Monday, April 29, 2013

Theatre: Death in Bowengabbie and The Agony, The Ecstasy and I


Bryce Youngman (pic: Jacinta Lee)
Death in Bowengabbie
By Caleb Lewis
Directed by Matt Edgerton
Performed by Bryce Youngman
The Blue Room
Until May 11

The Agony, the Ecstasy and I
Tarryn Runkel and Laura Hopwood
Directed by Cara Phillips
The Blue Room
Until May 4

Oscar (the terrific Bryce Youngman) has gone back to Bowengabbie, his tiny Tasmanian home town, for a family funeral. The town has been dying since its jam factory closed down, but the identities of Oscar’s youth remain, marooned on their landlocked desert island.  
Trouble is, once one of them dies, they all start popping off. And Oscar keeps having to come back for their funerals.
Bowngabbie is a play that could sustain a cast of five or six, and it’s to the credit of everyone involved that they pull it off so well with only one.     

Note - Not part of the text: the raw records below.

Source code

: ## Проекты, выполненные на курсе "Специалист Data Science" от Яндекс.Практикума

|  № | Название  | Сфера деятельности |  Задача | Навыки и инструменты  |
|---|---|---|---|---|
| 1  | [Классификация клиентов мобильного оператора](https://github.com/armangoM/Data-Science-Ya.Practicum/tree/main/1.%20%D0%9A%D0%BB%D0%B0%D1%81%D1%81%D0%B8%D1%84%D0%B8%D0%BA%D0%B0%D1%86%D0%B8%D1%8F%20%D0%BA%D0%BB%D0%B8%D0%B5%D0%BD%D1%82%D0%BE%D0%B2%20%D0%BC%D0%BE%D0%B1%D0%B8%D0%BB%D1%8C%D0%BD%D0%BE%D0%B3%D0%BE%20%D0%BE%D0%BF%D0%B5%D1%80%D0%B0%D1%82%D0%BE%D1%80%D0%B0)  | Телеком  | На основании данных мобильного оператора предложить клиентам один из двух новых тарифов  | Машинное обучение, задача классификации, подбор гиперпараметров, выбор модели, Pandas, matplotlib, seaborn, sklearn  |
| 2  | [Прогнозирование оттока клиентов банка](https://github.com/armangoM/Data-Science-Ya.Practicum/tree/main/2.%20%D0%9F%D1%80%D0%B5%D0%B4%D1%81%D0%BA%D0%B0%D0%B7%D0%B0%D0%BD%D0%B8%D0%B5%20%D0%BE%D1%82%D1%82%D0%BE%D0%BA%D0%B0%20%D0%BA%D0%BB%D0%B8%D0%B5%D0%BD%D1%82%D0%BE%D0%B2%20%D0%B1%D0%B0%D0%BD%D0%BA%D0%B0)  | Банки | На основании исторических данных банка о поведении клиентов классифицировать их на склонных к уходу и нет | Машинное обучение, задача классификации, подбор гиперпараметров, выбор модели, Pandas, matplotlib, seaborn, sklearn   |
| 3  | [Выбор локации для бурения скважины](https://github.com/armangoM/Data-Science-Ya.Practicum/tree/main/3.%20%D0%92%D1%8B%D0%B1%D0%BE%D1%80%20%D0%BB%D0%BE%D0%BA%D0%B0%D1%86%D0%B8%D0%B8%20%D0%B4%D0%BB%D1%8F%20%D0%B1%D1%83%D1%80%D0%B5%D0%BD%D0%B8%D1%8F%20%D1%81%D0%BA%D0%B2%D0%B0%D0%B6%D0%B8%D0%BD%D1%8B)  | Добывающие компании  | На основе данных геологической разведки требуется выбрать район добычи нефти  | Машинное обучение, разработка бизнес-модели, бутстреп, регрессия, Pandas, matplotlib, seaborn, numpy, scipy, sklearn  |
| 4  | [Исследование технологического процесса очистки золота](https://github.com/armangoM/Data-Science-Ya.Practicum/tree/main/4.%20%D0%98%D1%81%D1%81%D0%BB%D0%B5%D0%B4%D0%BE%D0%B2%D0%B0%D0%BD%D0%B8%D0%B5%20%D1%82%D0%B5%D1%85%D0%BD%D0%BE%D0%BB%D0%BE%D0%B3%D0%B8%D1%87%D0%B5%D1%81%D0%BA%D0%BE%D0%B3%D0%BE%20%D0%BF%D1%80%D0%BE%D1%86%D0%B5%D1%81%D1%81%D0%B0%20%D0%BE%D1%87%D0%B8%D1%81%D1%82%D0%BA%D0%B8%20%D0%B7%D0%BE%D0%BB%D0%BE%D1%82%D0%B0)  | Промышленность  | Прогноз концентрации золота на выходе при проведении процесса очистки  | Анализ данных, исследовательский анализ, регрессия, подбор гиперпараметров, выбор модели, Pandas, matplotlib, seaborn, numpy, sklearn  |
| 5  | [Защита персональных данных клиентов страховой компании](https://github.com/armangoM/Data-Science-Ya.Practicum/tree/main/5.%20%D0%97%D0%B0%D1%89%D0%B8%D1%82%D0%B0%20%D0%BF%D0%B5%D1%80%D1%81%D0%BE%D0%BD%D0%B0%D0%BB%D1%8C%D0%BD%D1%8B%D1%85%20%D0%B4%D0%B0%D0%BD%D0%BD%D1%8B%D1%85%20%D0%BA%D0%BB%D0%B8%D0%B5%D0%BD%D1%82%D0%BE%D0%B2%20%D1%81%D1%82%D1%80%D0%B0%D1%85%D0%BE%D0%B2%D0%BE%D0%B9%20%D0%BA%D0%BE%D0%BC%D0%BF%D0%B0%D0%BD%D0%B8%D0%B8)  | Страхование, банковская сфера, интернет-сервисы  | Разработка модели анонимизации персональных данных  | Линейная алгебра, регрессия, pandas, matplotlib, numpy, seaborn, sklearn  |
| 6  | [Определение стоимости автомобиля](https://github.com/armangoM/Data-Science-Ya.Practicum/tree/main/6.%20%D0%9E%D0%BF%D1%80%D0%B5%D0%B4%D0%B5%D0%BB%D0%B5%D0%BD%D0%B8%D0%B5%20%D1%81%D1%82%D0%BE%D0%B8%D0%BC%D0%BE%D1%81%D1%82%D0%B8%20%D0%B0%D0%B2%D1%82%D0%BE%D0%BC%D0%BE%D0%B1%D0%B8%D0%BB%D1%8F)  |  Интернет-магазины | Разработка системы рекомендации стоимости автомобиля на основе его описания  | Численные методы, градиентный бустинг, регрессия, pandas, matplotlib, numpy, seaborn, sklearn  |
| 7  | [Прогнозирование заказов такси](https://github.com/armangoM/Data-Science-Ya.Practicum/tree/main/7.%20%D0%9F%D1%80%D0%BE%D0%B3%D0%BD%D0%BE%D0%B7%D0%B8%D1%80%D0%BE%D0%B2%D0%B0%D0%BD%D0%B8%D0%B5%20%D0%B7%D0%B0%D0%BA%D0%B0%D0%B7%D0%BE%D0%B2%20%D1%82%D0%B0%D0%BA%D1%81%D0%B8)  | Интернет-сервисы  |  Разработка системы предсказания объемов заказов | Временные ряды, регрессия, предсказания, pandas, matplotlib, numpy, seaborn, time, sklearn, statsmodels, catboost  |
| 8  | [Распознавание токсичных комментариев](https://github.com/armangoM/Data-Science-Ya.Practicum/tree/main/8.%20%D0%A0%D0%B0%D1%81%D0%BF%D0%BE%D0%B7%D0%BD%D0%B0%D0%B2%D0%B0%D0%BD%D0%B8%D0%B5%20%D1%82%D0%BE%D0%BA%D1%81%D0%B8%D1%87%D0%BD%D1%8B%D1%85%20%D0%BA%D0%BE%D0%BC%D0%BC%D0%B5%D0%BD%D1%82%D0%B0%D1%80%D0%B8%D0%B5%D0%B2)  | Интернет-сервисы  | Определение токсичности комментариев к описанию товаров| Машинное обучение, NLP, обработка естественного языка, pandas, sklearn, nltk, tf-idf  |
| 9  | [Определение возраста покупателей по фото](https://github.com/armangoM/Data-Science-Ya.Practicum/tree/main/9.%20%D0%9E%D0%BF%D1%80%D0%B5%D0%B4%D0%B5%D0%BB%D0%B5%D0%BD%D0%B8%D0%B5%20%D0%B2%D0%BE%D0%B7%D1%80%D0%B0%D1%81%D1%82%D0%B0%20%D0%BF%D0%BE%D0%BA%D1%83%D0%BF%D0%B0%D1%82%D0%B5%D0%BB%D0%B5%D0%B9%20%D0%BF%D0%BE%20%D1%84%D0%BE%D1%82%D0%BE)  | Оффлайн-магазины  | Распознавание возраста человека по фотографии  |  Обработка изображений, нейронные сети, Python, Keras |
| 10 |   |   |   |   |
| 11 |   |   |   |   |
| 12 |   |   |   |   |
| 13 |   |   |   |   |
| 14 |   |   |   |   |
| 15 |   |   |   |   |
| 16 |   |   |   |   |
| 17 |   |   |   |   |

Tarryn Runkel and Laura Hopwood’s The Agony, the Ecstasy and I, takes on the cult of Apple and its relationship with the gigantic Foxconn factory in Shenzhen, China.
Runkel, a dancer, and Hopwood, an actor, have devised a piece with director Cara Phillips that looks at the iconography of Apple and Daisey’s flawed investigation through movement and audio visual imagery, but the show falls between two stools, at times impenetrably obscure and at others in a rather too straightforward documentary style.